## Task statement:
Below are the records; tally the lines that include "завтрак" and report only the total.

## Exercise data:
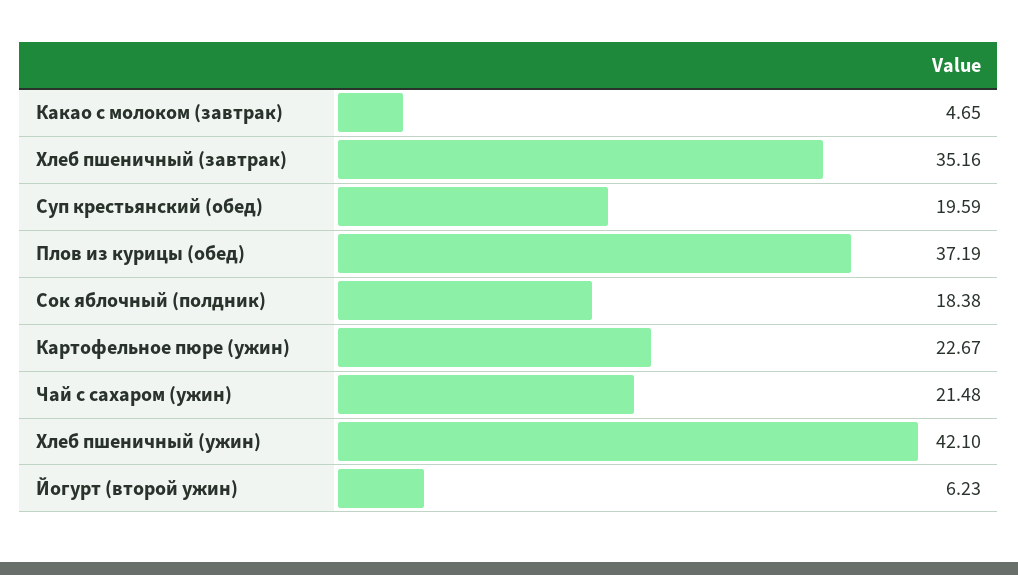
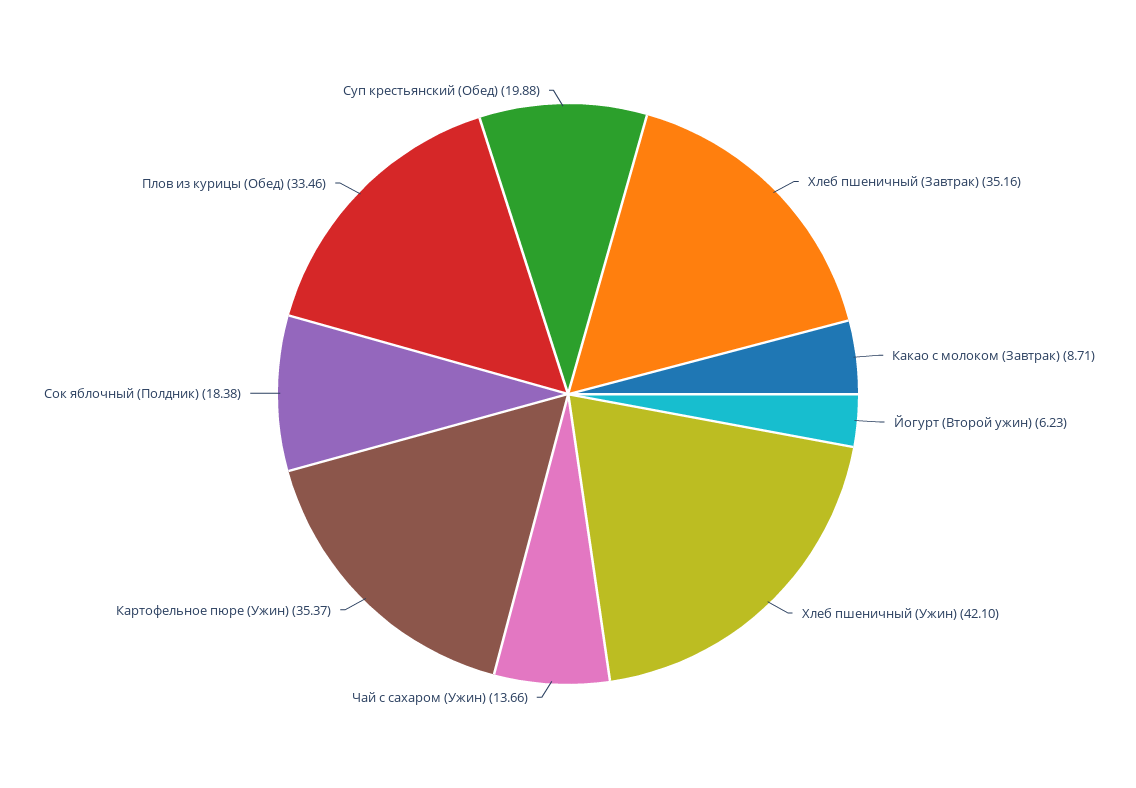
  {
-   "Какао с молоком (завтрак)": 4.65,
+   "Какао с молоком (завтрак)": 8.71,
    "Хлеб пшеничный (завтрак)": 35.16,
-   "Суп крестьянский (обед)": 19.59,
+   "Суп крестьянский (обед)": 19.88,
-   "Плов из курицы (обед)": 37.19,
+   "Плов из курицы (обед)": 33.46,
    "Сок яблочный (полдник)": 18.38,
-   "Картофельное пюре (ужин)": 22.67,
+   "Картофельное пюре (ужин)": 35.37,
-   "Чай с сахаром (ужин)": 21.48,
+   "Чай с сахаром (ужин)": 13.66,
    "Хлеб пшеничный (ужин)": 42.1,
    "Йогурт (второй ужин)": 6.23
  }

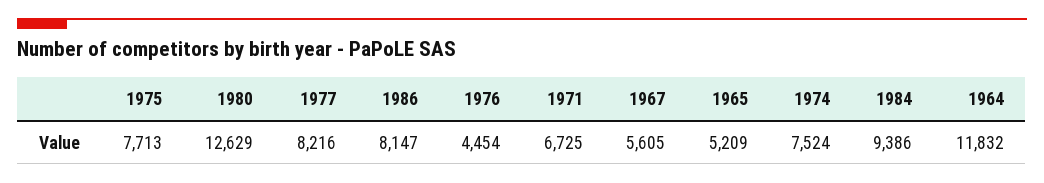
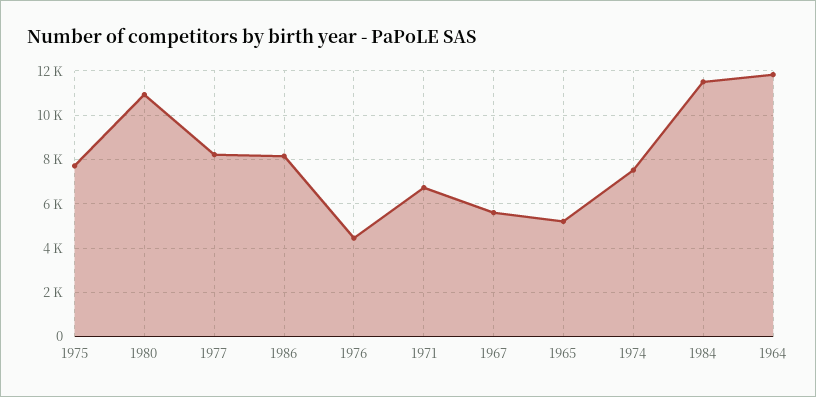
  {
    "1975": 7713,
-   "1980": 12629,
+   "1980": 11000,
    "1977": 8216,
    "1986": 8147,
    "1976": 4454,
    "1971": 6725,
    "1967": 5605,
    "1965": 5209,
    "1974": 7524,
-   "1984": 9386,
+   "1984": 11500,
    "1964": 11832
  }

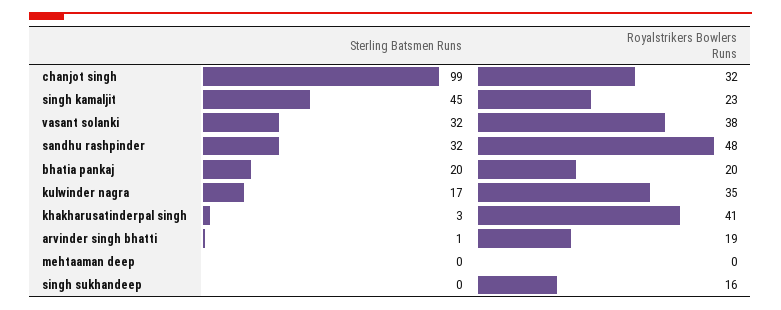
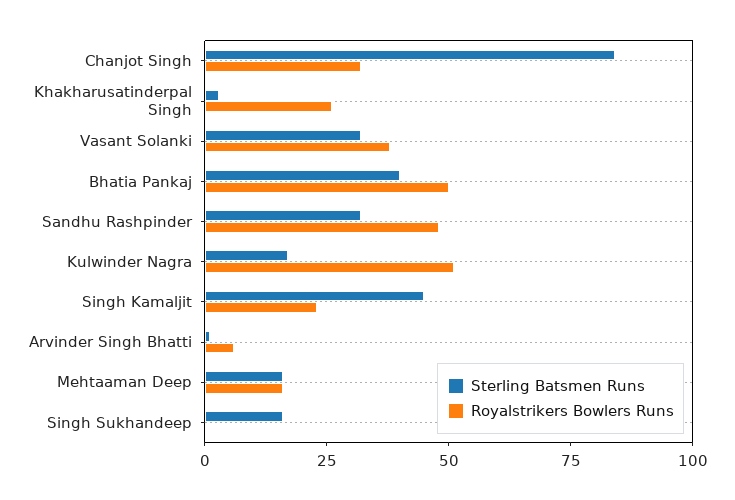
  {
    "Sterling Batsmen Runs": {
-     "chanjot singh": 99,
+     "chanjot singh": 85,
      "singh kamaljit": 45,
      "vasant solanki": 32,
      "sandhu rashpinder": 32,
-     "bhatia pankaj": 20,
+     "bhatia pankaj": 40,
      "kulwinder nagra": 17,
      "khakharusatinderpal singh": 3,
      "arvinder singh bhatti": 1,
-     "mehtaaman deep": 0,
+     "mehtaaman deep": 15,
-     "singh sukhandeep": 0
+     "singh sukhandeep": 15
    },
    "Royalstrikers Bowlers Runs": {
      "chanjot singh": 32,
      "singh kamaljit": 23,
      "vasant solanki": 38,
      "sandhu rashpinder": 48,
-     "bhatia pankaj": 20,
+     "bhatia pankaj": 50,
-     "kulwinder nagra": 35,
+     "kulwinder nagra": 50,
-     "khakharusatinderpal singh": 41,
+     "khakharusatinderpal singh": 25,
-     "arvinder singh bhatti": 19,
+     "arvinder singh bhatti": 5,
-     "mehtaaman deep": 0,
+     "mehtaaman deep": 15,
-     "singh sukhandeep": 16
+     "singh sukhandeep": 0
    }
  }

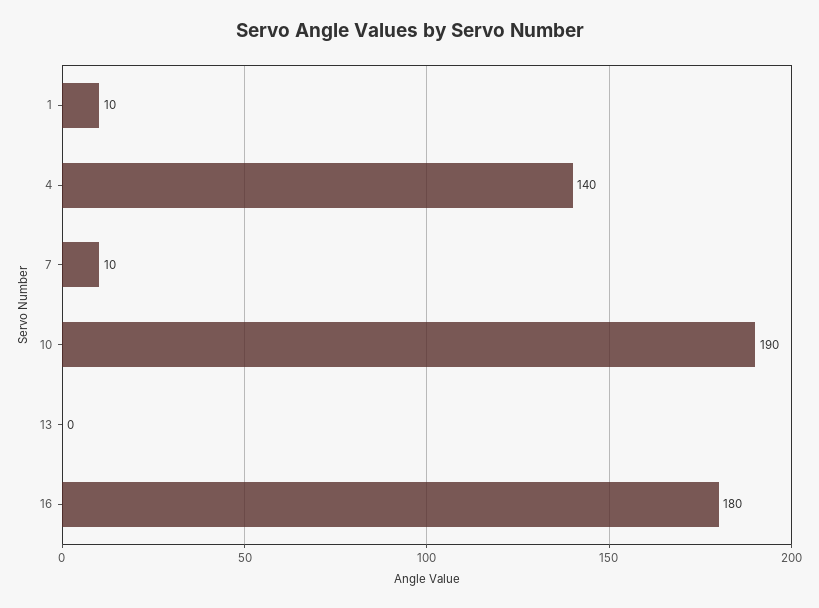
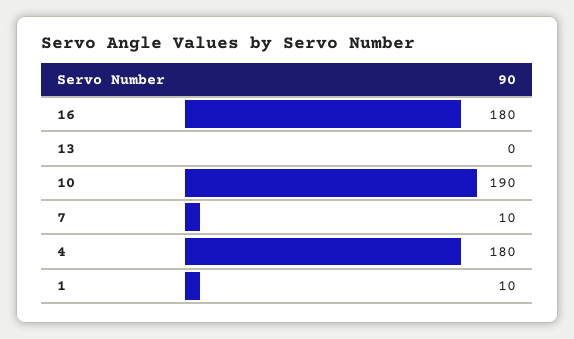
  {
    "1": 10,
-   "4": 140,
+   "4": 180,
    "7": 10,
    "10": 190,
    "13": 0,
    "16": 180
  }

## Result of this exercise:
3